When Michael White had been readmitted to the hospital because of complications from the transplant, a meeting with his physician had to be put on hold while his interpreter, Kari Kramer, breast-fed and changed the diaper of her infant, according to court documents.

Kramer earlier that year had been assigned to Robert Oberly, a deaf surgical patient at Fairview-University.

While Oberly was undergoing emergency surgery, Kramer's husband entered the waiting room and told Oberly's spouse that he had a "healing facility" where the ailing Oberly could go and a "group would lay hands on him to heal him," according to the documents.

The Kramers could not be reached for comment.
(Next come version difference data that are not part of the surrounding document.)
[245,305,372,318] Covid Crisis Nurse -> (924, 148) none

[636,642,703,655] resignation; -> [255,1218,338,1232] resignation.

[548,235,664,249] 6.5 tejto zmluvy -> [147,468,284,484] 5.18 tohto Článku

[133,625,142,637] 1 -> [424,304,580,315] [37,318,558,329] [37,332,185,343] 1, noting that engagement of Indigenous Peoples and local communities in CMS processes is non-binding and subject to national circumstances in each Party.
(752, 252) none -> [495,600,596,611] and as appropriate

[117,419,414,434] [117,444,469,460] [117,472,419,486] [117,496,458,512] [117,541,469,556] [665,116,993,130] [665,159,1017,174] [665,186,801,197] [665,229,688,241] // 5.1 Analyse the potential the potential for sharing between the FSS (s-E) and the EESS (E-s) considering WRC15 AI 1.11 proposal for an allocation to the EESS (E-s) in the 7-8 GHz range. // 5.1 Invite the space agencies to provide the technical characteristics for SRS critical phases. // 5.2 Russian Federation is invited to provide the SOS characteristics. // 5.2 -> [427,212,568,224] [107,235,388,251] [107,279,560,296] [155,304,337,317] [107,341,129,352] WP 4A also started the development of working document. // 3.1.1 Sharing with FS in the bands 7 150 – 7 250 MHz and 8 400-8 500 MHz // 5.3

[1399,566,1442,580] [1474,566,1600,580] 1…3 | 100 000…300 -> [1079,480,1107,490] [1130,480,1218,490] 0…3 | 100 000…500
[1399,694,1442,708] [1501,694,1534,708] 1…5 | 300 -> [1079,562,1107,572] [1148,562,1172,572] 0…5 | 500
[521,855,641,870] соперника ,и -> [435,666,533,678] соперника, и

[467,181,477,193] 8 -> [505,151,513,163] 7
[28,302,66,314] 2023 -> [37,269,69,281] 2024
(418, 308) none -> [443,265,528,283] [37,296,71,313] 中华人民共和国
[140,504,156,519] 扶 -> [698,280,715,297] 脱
Oberly's wife, Julie, declined to comment on the encounter.

According to the complaint, Julie Oberly had to interpret for her husband because no interpreter was made available or because Robert Oberly was concerned about Kramer's skills.

Despite repeated requests for a qualified interpreter from the Oberlys, he was often without one as his medical condition deteriorated. One doctor refused a nurse's request to write a note to Oberly, saying "he did not have time to write notes to patients," according to the documents.

Another surgeon told the Oberlys that it wasn't necessary to have an interpreter present while Oberly was recovering from a tracheotomy. According to the legal documents, Oberly developed complications from the surgery. Julie Oberly had to interpret as her husband's condition worsened.

After nearly a month at Fairview-University, Oberly transferred to another hospital in April 2002. He died three months later.

"Can you imagine how hard it is for someone who can't speak?" said Julie Oberly. Without interpreters, she said, a deaf person doesn't even have the comfort of knowing what is being done to him.

A matter of good care

Rick Macpherson of the Minnesota Disability Law Center, who represented the Whites and the Oberlys, said that interpreters are needed to help the deaf and to ensure that doctors provide good medical care.

"This is not simply a matter of something nice that the hospital is doing for deaf people," Macpherson said. "If the doctor is misunderstanding information that the patient is giving, that could compromise care."

Heffelfinger said the agreement is the first in the country to require that hospitals provide qualified interpreters. Sign-language interpreters are certified according to national standards. In the White and Oberly cases, Fairview was using an interpreter who lacked the required qualifications.

The settlement covers Fairview-University in Minneapolis, Fairview Southdale in Edina, Fairview Ridges in Burnsville, Fairview Northland in Princeton and Fairview Lakes in Wyoming.

For the next three years, Fairview must submit compliance reports to the court, which will monitor its progress.

Last year, the state reached a settlement with Abbott Northwestern Hospital in Minneapolis after it failed to provide adequate interpreter services to a deaf patient in the emergency room.

Macpherson, who represented the patient in that case, said the hospital has tried to improve its services but has had problems.

He said there are not enough interpreters on staff to respond to requests. He also said the hospital had problems providing general information in American Sign Language format.

Hospital spokeswoman Jennifer Syltie Johnson said the hospital now has enough interpreters available and is committed to meeting the terms of the settlement.